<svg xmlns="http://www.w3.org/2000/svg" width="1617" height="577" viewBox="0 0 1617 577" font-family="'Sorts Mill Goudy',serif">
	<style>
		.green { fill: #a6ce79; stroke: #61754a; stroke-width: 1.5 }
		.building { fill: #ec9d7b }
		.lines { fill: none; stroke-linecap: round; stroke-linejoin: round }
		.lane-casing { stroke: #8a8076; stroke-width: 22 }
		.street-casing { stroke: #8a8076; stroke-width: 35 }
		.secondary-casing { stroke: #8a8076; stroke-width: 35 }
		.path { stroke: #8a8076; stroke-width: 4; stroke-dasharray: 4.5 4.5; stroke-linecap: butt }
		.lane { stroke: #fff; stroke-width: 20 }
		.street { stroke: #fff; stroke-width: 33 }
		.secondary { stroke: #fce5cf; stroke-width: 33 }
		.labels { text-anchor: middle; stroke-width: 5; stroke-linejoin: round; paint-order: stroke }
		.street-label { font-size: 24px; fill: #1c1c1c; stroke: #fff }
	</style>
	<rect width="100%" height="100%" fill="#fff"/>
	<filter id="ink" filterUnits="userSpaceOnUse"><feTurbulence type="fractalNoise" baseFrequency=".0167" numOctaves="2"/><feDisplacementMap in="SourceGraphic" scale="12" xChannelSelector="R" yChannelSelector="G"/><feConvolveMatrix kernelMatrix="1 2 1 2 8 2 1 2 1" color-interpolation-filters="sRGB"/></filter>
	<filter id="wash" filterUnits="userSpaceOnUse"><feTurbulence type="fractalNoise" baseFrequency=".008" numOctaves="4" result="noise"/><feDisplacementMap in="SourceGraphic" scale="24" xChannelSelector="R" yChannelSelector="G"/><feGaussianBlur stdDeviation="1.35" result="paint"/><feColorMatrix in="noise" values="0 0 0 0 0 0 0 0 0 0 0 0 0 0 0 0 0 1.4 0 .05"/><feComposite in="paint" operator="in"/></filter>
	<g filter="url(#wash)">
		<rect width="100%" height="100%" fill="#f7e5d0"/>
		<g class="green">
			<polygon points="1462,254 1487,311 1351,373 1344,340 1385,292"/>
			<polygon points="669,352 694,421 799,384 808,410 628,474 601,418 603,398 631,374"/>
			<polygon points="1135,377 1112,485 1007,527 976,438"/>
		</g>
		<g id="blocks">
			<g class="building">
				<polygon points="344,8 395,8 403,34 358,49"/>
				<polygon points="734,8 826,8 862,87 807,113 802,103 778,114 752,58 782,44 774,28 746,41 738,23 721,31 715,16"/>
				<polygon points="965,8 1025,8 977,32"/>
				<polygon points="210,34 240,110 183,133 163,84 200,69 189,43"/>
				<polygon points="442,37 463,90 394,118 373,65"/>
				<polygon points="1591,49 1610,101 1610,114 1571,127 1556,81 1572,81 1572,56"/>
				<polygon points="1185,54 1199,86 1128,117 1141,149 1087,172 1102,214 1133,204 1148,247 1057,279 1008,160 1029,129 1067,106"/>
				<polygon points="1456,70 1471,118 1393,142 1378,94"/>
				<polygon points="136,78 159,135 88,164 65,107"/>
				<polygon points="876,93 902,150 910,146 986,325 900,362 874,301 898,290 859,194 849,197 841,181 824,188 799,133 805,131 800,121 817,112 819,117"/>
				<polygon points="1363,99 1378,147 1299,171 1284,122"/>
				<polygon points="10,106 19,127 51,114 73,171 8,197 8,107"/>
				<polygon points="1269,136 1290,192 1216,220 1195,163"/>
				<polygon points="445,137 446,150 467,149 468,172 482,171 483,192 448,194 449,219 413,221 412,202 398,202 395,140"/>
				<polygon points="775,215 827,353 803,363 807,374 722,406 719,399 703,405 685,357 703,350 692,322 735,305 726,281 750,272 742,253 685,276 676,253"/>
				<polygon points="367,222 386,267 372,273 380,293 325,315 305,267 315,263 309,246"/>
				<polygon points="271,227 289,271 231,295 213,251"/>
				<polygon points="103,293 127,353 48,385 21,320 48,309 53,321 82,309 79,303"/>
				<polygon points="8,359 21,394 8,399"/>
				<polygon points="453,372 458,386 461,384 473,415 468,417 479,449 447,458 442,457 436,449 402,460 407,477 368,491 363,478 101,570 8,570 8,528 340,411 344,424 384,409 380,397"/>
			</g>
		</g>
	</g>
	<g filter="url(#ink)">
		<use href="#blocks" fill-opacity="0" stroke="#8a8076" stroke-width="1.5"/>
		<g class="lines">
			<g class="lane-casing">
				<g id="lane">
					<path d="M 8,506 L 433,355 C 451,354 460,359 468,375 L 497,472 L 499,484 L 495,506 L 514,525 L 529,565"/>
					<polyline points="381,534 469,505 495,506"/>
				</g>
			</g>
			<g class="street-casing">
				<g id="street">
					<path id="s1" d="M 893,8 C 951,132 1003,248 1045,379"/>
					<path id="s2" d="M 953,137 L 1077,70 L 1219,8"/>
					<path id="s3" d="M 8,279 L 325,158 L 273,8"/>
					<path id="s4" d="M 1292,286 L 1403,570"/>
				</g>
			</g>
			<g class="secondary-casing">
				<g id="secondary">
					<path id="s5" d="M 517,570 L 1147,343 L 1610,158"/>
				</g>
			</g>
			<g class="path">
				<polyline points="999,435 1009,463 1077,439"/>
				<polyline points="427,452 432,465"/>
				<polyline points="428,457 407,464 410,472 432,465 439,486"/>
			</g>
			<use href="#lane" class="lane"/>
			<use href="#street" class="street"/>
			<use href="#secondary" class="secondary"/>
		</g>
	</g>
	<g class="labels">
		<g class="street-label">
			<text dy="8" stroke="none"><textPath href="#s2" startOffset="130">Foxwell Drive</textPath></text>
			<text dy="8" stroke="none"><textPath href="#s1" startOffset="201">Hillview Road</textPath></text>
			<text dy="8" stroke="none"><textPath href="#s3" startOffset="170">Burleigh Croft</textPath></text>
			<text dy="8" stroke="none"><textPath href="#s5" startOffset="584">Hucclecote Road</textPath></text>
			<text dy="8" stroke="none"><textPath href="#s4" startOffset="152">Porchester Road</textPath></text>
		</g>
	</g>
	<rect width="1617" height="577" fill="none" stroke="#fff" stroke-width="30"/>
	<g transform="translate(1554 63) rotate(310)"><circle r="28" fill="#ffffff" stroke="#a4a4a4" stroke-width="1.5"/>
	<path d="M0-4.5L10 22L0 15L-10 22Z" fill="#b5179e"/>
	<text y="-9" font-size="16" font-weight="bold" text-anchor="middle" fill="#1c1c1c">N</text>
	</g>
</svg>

• • • •

What you need to do: Exactly how many lines of the data include the word "userSpaceOnUse"? Reply with that number only.

Task answer: 2